Les femmes s'étaient peu à peu évanouies; la campagne était devenue déserte;
alors, sur l'horizon enchanté, des usines se dressèrent, dont les formidables
cheminées brûlaient, à leurs sommets, comme des bols de punch.
Un souffle de fabriques, de produits chimiques, passait maintenant dans la brise
qu'il soulevait avec des éventails, et la nature exhalait encore, dans cette
purulence de l'air, ses doux effluves.
Des Esseintes maniait, échauffait entre ses doigts, une boulette de styrax, et
une très bizarre odeur montait dans la pièce, une odeur tout à la fois
répugnante et exquise, tenant de la délicieuse senteur de la jonquille et de
l'immonde puanteur de la gutta-percha et de l'huile de houille. Il se désinfecta
les mains, inséra en une boîte hermétiquement close, sa résine, et les fabriques
disparurent à leur tour. Alors, il darda parmi les vapeurs ravivées des tilleuls
et des prés, quelques gouttes de new mown hay et, au milieu du site magique
momentanément dépouillé de ses lilas, des gerbes de foin s'élevèrent, amenant
une saison nouvelle, épandant leur fine affluence dans l'été de ces senteurs.
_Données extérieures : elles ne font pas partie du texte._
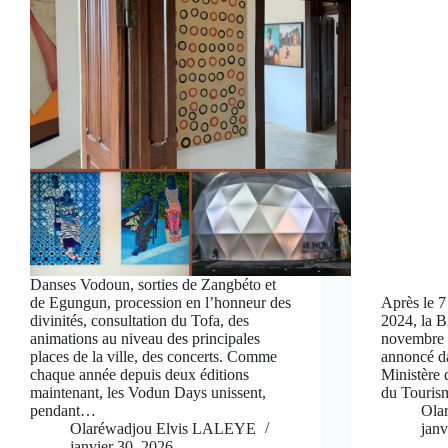
Danses Vodoun, sorties de Zangbéto et
de Egungun, procession en l’honneur des
Après le 
divinités, consultation du Tofa, des
2024, la B
animations au niveau des principales
novembre 
places de la ville, des concerts. Comme
annoncé d
chaque année depuis deux éditions
Ministère d
maintenant, les Vodun Days unissent,
du Tourism
pendant…
Ola
Olaréwadjou Elvis LALEYE
janv
janvier 30, 2026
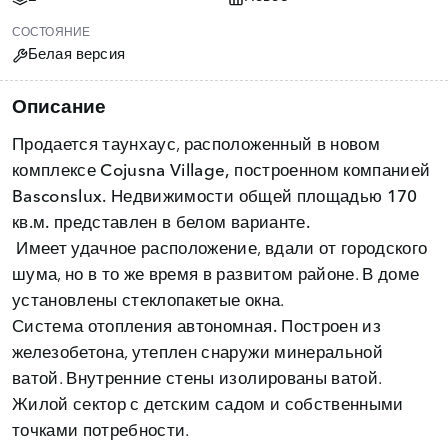
СОСТОЯНИЕ
Белая версия
Описание
Продается таунхаус, расположенный в новом
комплексе Cojusna Village,
построенном компанией
Basconslux.
Недвижимости
общей площадью 170
кв.м.
представлен в
белом варианте.
Имеет удачное расположение, вдали от городского
шума, но в то же время в развитом районе. В доме
установлены стеклопакетые окна.
Система отопления автономная.
Построен из
железобетона, утеплен снаружи минеральной
ватой. Внутренние стены изолированы ватой.
Жилой сектор
с детским садом и собственными
точками потребности.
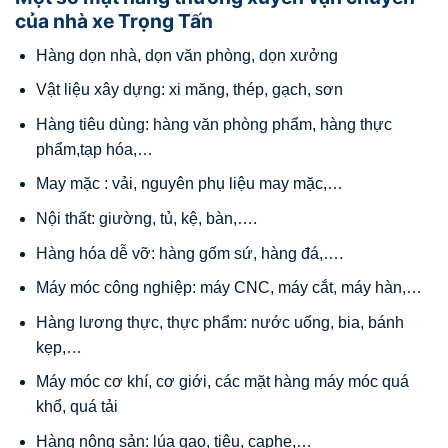
của nhà xe Trọng Tấn
Hàng dọn nhà, dọn văn phòng, dọn xưởng
Vật liệu xây dựng: xi măng, thép, gạch, sơn
Hàng tiêu dùng: hàng văn phòng phẩm, hàng thực
phẩm,tạp hóa,…
May mặc : vải, nguyên phụ liệu may mặc,…
Nội thất: giường, tủ, kệ, bàn,….
Hàng hóa dễ vỡ: hàng gốm sứ, hàng đá,….
Máy móc công nghiệp: máy CNC, máy cắt, máy hàn,…
Hàng lương thực, thực phẩm: nước uống, bia, bánh
kẹp,…
Máy móc cơ khí, cơ giới, các mặt hàng máy móc quá
khổ, quá tải
Hàng nông sản: lúa gạo, tiêu, caphe,…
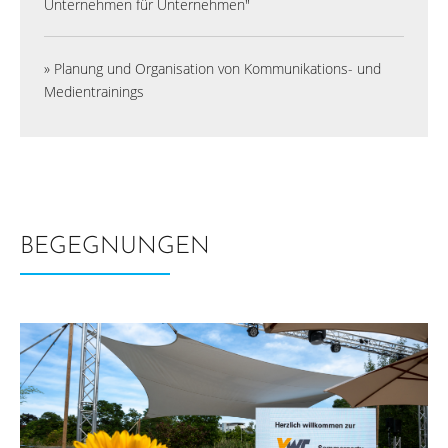
Unternehmen für Unternehmen"
» Planung und Organisation von Kommunikations- und
Medientrainings
BEGEGNUNGEN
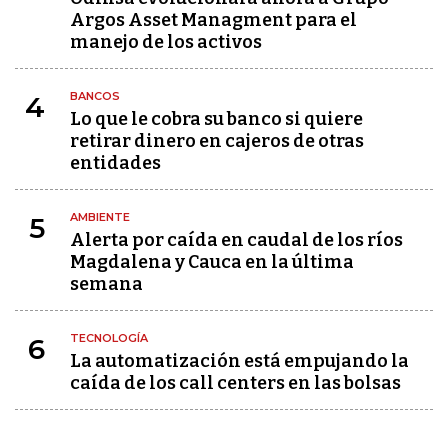
Argos Asset Managment para el
manejo de los activos
BANCOS
4
Lo que le cobra su banco si quiere
retirar dinero en cajeros de otras
entidades
AMBIENTE
5
Alerta por caída en caudal de los ríos
Magdalena y Cauca en la última
semana
TECNOLOGÍA
6
La automatización está empujando la
caída de los call centers en las bolsas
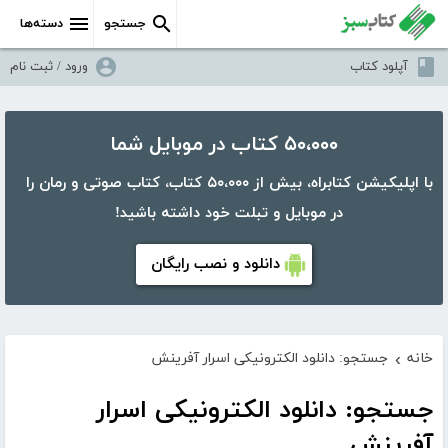
جستجو
دسته‌ها
آپلود کتاب
ورود / ثبت نام
۵۰،۰۰۰ کتاب در موبایل شما
با اپلیکیشن کتابراه، بیش از ۵۰،۰۰۰ کتاب، کتاب صوتی و رمان را
در موبایل و تبلت خود داشته باشید!
دانلود و نصب رایگان
خانه
جستجو: دانلود الکترونیکی اسرار آفرینش
›
جستجو: دانلود الکترونیکی اسرار
آفرینش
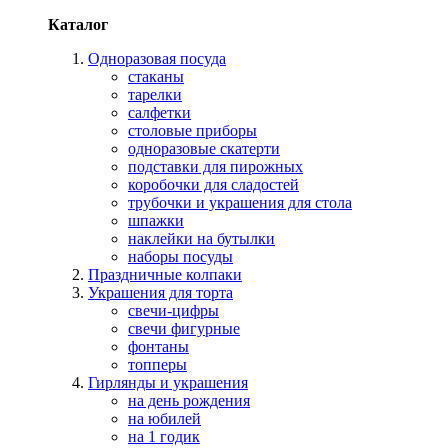
Каталог
Одноразовая посуда
стаканы
тарелки
салфетки
столовые приборы
одноразовые скатерти
подставки для пирожных
коробочки для сладостей
трубочки и украшения для стола
шпажки
наклейки на бутылки
наборы посуды
Праздничные колпаки
Украшения для торта
свечи-цифры
свечи фигурные
фонтаны
топперы
Гирлянды и украшения
на день рождения
на юбилей
на 1 годик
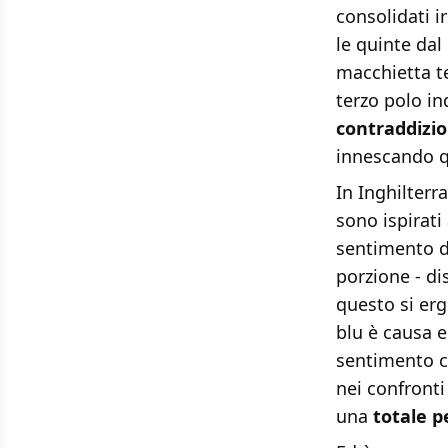
consolidati 
le quinte dal
macchietta te
terzo polo in
contraddizio
innescando qu
In Inghilterr
sono ispirati 
sentimento d
porzione - di
questo si erge
blu è causa e
sentimento ch
nei confronti 
una
totale pe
Enfin, quand il eut assez savouré ce spectacle, il dispersa précipitamment des
parfums exotiques, épuisa ses vaporisateurs, accéléra ses esprits concentrés,
lâcha bride à tous ses baumes, et, dans la touffeur exaspérée de la pièce,
éclata une nature démente et sublimée, forçant ses haleines, chargeant
d'alcoolats en délire une artificielle brise, une nature pas vraie et charmante,
toute paradoxale, réunissant les piments des tropiques, les souffles poivrés du
santal de la Chine et de l'hediosmia de la Jamaïque, aux odeurs françaises du
jasmin, de l'aubépine et de la verveine, poussant, en dépit des saisons et des
climats, des arbres d'essences diverses, des fleurs aux couleurs et aux
fragrances les plus opposées, créant par la fonte et le heurt de tous ces tons,
un parfum général, innommé, imprévu, étrange, dans lequel reparaissait, comme un
obstiné refrain, la phrase décorative du commencement, l'odeur du grand pré,
éventé par les lilas et les tilleuls.
[...]
Puisque, par le temps qui court,
il n'existe plus de substance saine, puisque le vin qu'on boit et que la liberté
qu'on proclame, sont frelatés et dérisoires, puisqu'il faut enfin une singulière
dose de bonne volonté pour croire que les classes dirigeantes sont respectables
et que les classes domestiquées sont dignes d'être soulagées ou plaintes, il ne
me semble, conclut des Esseintes, ni plus ridicule ni plus fou, de demander à
mon prochain une somme d'illusion à peine équivalente à celle qu'il dépense dans
des buts imbéciles chaque jour, pour se figurer que la ville de Pantin est une
Nice artificielle, une Menton factice.
Tout cela n'empêche pas, fit-il, arraché à ses réflexions, par une défaillance
de tout son corps, qu'il va falloir me défier de ces délicieux et abominables
exercices qui m'écrasent. Il soupira: - Allons, encore des plaisirs à modérer,
des précautions à prendre; et il se réfugia dans son cabinet de travail, pensant
échapper plus facilement ainsi à la hantise de ces parfums.
Il ouvrit la croisée toute large, heureux de prendre un bain d'air; mais,
soudain, il lui parut que la brise soufflait un vague montant d'essence de
bergamote avec laquelle se coalisait de l'esprit de jasmin, de cassie et de
l'eau de rose. Il haleta, se demandant s'il n'était point décidément sous le
joug d'une de ces possessions qu'on exorcisait au moyen âge. L'odeur changea et
se transforma, tout en persistant. Une indécise senteur de teinture de tolu, de
baume du Pérou, de safran, soudés par quelques gouttes d'ambre et de musc,
s'élevait maintenant du village couché, au bas de la côte, et, subitement, la
métamorphose s'opéra, ces bribes éparses se relièrent et, à nouveau, la
frangipane, dont son odorat avait perçu les éléments et préparé l'analyse, fusa
de la vallée de Fontenay jusqu'au fort, assaillant ses narines excédées,
ébranlant encore ses nerfs rompus, le jetant dans une telle prostration, qu'il
s'affaissa évanoui, presque mourant, sur la barre d'appui de la fenêtre.